J'ai fait défiler plus bas, dépassant les politesses professionnelles, les mises à jour de projet, pour arriver aux messages vraiment accablants. Des dates et des heures qui coïncidaient avec ses « longues soirées au bureau », ses « réunions clients ». Il n'avait pas travaillé. Il avait été avec elle.

Un message en particulier m'a frappée, une douleur singulière. « Tu me manques, mon soleil. Cet endroit est vide sans toi. » Il avait été envoyé la semaine dernière, un jour où il m'avait dit qu'il était « trop débordé » pour appeler. « Mon soleil ». Comme le nom du contact sur son téléphone. Il lui avait donné un surnom, une place spéciale dans son monde numérique, alors que moi, j'étais juste... Clara.

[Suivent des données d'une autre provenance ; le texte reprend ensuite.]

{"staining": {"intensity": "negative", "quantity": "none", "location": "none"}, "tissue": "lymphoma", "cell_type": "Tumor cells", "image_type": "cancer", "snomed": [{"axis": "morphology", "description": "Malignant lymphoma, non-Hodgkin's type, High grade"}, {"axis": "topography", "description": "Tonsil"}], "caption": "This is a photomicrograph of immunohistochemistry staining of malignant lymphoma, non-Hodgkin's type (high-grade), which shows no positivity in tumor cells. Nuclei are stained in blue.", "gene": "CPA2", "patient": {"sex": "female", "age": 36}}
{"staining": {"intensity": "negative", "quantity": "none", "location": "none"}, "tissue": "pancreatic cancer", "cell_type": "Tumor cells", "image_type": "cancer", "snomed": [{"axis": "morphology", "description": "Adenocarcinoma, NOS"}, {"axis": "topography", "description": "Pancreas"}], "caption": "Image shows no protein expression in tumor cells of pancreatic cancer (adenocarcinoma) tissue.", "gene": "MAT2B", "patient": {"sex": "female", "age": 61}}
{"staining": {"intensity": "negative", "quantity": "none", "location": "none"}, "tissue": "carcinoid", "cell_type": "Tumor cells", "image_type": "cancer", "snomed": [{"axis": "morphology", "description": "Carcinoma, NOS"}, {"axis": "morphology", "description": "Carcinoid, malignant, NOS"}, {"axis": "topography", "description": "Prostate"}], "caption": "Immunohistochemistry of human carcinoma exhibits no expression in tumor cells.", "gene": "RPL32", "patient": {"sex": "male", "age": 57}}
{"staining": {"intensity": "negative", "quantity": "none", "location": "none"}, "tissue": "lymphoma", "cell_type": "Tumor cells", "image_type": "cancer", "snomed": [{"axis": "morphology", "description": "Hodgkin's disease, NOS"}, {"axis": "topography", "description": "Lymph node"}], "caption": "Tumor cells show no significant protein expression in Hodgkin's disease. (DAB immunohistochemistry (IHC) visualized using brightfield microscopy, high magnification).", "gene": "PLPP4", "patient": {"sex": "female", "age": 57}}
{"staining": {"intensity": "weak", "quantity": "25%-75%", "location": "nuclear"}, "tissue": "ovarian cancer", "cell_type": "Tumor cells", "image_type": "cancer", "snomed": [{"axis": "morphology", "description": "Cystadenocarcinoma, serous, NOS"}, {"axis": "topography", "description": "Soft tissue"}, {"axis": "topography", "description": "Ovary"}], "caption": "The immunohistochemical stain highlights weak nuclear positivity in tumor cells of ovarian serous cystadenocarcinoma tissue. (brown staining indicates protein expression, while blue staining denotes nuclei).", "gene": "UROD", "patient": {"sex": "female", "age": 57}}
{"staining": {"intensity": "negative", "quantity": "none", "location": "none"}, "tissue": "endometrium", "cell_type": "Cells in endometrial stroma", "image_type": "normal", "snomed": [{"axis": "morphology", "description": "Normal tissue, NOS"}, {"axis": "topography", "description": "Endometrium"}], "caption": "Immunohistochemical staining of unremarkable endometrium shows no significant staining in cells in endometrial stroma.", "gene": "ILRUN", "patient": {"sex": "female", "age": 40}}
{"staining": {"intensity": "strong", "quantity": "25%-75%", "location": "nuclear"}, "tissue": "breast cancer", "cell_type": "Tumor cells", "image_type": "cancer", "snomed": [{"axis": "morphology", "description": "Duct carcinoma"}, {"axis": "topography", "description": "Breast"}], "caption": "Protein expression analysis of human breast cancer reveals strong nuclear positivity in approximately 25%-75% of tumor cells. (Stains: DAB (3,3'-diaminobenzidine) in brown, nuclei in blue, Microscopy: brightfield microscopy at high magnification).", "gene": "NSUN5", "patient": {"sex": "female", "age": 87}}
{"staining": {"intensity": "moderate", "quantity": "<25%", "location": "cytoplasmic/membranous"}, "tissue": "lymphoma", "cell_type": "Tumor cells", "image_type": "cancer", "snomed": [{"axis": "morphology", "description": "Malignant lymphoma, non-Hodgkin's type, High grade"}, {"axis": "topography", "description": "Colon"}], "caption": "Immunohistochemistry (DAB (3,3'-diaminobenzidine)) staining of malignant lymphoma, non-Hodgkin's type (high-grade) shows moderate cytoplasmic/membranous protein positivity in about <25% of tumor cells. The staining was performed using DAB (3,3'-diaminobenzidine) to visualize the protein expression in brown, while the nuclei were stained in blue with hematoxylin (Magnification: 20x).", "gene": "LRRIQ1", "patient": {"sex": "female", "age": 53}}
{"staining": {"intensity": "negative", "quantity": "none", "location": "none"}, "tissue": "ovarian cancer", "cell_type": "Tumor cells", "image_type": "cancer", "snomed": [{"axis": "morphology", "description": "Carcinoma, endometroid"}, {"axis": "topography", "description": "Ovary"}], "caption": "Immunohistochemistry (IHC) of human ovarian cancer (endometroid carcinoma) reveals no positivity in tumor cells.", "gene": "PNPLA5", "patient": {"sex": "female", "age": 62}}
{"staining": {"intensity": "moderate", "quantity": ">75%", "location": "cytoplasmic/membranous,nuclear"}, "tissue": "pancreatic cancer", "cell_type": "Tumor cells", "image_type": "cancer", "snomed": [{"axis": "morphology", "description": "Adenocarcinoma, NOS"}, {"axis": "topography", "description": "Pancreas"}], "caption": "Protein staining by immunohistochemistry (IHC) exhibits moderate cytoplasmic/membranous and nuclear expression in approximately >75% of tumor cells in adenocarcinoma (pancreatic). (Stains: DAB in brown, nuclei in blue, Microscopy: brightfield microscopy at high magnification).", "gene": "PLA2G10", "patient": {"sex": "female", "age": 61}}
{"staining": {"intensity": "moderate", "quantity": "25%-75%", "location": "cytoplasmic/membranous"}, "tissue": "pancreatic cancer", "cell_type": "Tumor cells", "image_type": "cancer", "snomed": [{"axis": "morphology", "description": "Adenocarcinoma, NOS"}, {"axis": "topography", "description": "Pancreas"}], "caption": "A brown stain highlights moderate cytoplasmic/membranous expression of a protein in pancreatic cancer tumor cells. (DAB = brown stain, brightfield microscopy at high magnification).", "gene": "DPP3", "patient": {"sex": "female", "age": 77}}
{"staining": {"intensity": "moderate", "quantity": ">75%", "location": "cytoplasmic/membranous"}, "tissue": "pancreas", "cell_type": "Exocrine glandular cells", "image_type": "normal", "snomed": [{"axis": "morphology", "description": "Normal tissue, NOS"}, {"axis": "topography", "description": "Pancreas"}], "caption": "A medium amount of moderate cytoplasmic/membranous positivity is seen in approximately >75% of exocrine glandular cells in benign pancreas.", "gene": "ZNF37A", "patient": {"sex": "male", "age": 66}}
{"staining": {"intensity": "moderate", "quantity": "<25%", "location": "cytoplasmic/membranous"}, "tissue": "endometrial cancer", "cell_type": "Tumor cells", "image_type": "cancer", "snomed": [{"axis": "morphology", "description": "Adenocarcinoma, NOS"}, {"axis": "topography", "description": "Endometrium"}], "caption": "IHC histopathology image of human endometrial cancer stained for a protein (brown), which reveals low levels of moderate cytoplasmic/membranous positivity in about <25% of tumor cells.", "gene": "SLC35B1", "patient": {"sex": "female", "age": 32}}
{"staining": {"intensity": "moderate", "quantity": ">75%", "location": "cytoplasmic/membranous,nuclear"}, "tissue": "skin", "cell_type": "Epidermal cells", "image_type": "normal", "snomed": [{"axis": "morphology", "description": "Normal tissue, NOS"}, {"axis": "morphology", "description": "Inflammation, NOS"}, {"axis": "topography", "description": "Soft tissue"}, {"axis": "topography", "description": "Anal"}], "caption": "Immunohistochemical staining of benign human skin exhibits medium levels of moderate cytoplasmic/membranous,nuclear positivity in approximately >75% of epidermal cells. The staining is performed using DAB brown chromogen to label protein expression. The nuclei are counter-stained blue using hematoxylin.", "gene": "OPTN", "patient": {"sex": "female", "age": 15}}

Ma respiration s'est bloquée. Ma vision s'est brouillée. Comment avais-je pu être si stupide ? Comment avais-je pu passer à côté ? Tous ces changements subtils, ce retrait émotionnel, ces excuses pour ne pas venir me voir. Ce n'étaient pas seulement les signes d'une relation à distance tendue ; c'étaient les miettes de pain qui menaient à ça. Qui menaient à elle.

Mon estomac s'est soulevé. La nausée était écrasante. J'ai titubé jusqu'à la salle de bain, arrivant à peine aux toilettes avant de violemment vider mon estomac. J'avais l'impression de vomir dix ans de ma vie, dix ans de confiance et d'amour mal placés, dans la cuvette en porcelaine.

J'ai entendu ses pas revenir, sa voix appelant mon nom, empreinte d'une nouvelle urgence. « Clara ? Qu'est-ce qui se passe ? »

Il est apparu dans l'encadrement de la porte, une petite boîte cadeau joliment emballée à la main. C'était pour Chloé, je l'ai su instinctivement. Il l'avait probablement oubliée en partant précipitamment. La vue de cet objet, une petite marque d'affection destinée à elle, m'a fait basculer.

Mon monde est devenu noir. La dernière chose que j'ai sentie, c'est le sol qui se précipitait vers moi, puis ses bras, me rattrapant juste avant que je ne heurte le carrelage froid.